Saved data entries
-- Opening Marker --

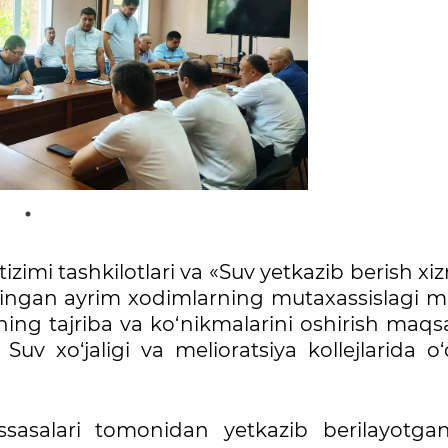
zimi tashkilotlari va «Suv yetkazib berish xi
lingan ayrim xodimlarning mutaxassislagi m
ning tajriba va ko‘nikmalarini oshirish maq
Suv xo‘jaligi va melioratsiya kollejlarida o‘
ssasalari tomonidan yetkazib berilayotga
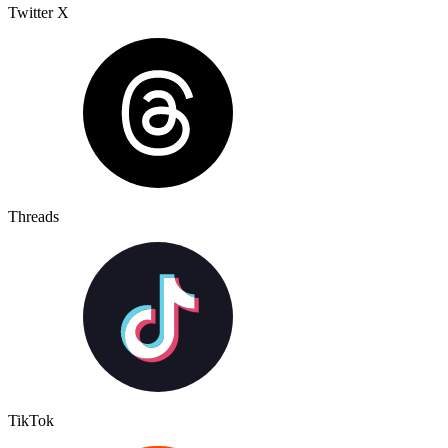
Twitter X
Threads
TikTok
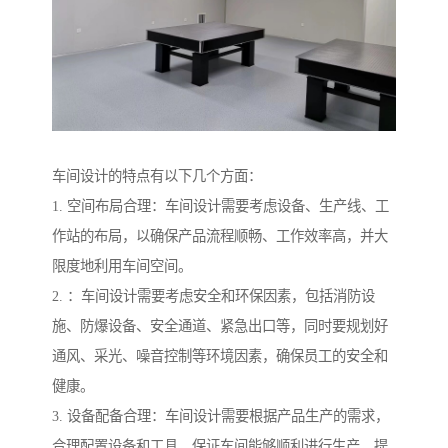
车间设计的特点有以下几个方面：
1. 空间布局合理：车间设计需要考虑设备、生产线、工
作站的布局，以确保产品流程顺畅、工作效率高，并大
限度地利用车间空间。
2. ：车间设计需要考虑安全和环保因素，包括消防设
施、防爆设备、安全通道、紧急出口等，同时要规划好
通风、采光、噪音控制等环境因素，确保员工的安全和
健康。
3. 设备配备合理：车间设计需要根据产品生产的需求，
合理配置设备和工具，保证车间能够顺利进行生产，提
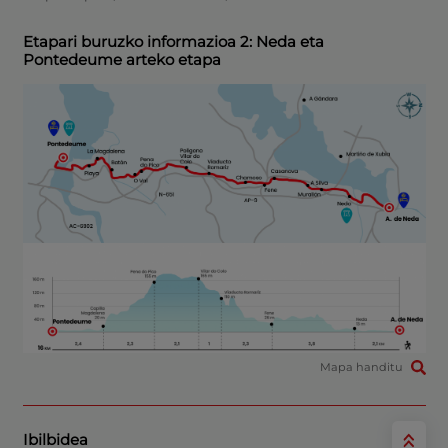
Etapari buruzko informazioa 2: Neda eta
Pontedeume arteko etapa
Mapa handitu
Ibilbidea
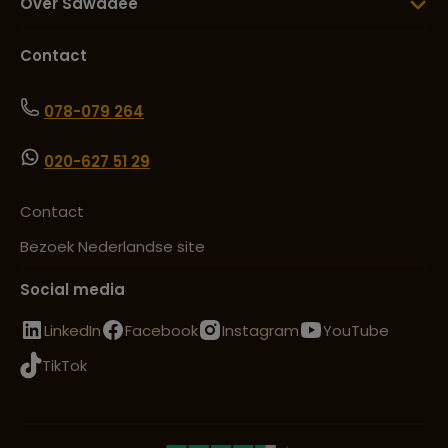
Over Sawadee
Contact
078-079 264
020-627 51 29
Contact
Bezoek Nederlandse site
Social media
LinkedIn
Facebook
Instagram
YouTube
TikTok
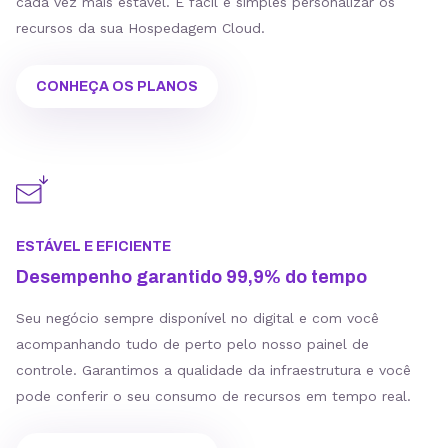
cada vez mais estável. É fácil e simples personalizar os
recursos da sua Hospedagem Cloud.
CONHEÇA OS PLANOS
ESTÁVEL E EFICIENTE
Desempenho garantido 99,9% do tempo
Seu negócio sempre disponível no digital e com você
acompanhando tudo de perto pelo nosso painel de
controle. Garantimos a qualidade da infraestrutura e você
pode conferir o seu consumo de recursos em tempo real.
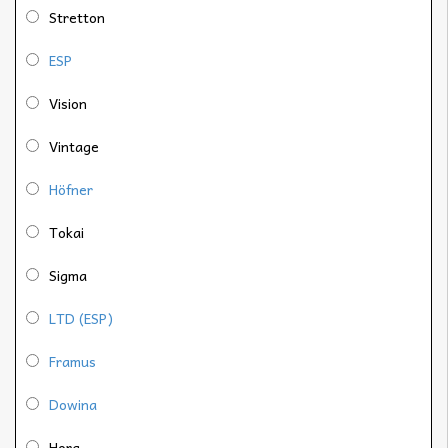
Stretton
ESP
Vision
Vintage
Höfner
Tokai
Sigma
LTD (ESP)
Framus
Dowina
Hora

-- Closing Marker --

§ PROBLEM TO WORK ON: Quote every line of text in the listing above word for word, leaving out the pictures.

§ ANSWER SPACE:
zimi tashkilotlari va «Suv yetkazib berish xi
lingan ayrim xodimlarning mutaxassislagi m
ning tajriba va ko‘nikmalarini oshirish maq
Suv xo‘jaligi va melioratsiya kollejlarida o‘
ssasalari tomonidan yetkazib berilayotga
Twitter X
Threads
TikTok
车间设计的特点有以下几个方面：
1. 空间布局合理：车间设计需要考虑设备、生产线、工
作站的布局，以确保产品流程顺畅、工作效率高，并大
限度地利用车间空间。
2. ：车间设计需要考虑安全和环保因素，包括消防设
施、防爆设备、安全通道、紧急出口等，同时要规划好
通风、采光、噪音控制等环境因素，确保员工的安全和
健康。
3. 设备配备合理：车间设计需要根据产品生产的需求，
合理配置设备和工具，保证车间能够顺利进行生产，提
Etapari buruzko informazioa 2: Neda eta
Pontedeume arteko etapa
Mapa handitu
Ibilbidea
Over Sawadee
Contact
078-079 264
020-627 51 29
Contact
Bezoek Nederlandse site
Social media
LinkedIn
Facebook
Instagram
YouTube
TikTok
cada vez mais estável. É fácil e simples personalizar os
recursos da sua Hospedagem Cloud.
CONHEÇA OS PLANOS
ESTÁVEL E EFICIENTE
Desempenho garantido 99,9% do tempo
Seu negócio sempre disponível no digital e com você
acompanhando tudo de perto pelo nosso painel de
controle. Garantimos a qualidade da infraestrutura e você
pode conferir o seu consumo de recursos em tempo real.
Stretton
ESP
Vision
Vintage
Höfner
Tokai
Sigma
LTD (ESP)
Framus
Dowina
Hora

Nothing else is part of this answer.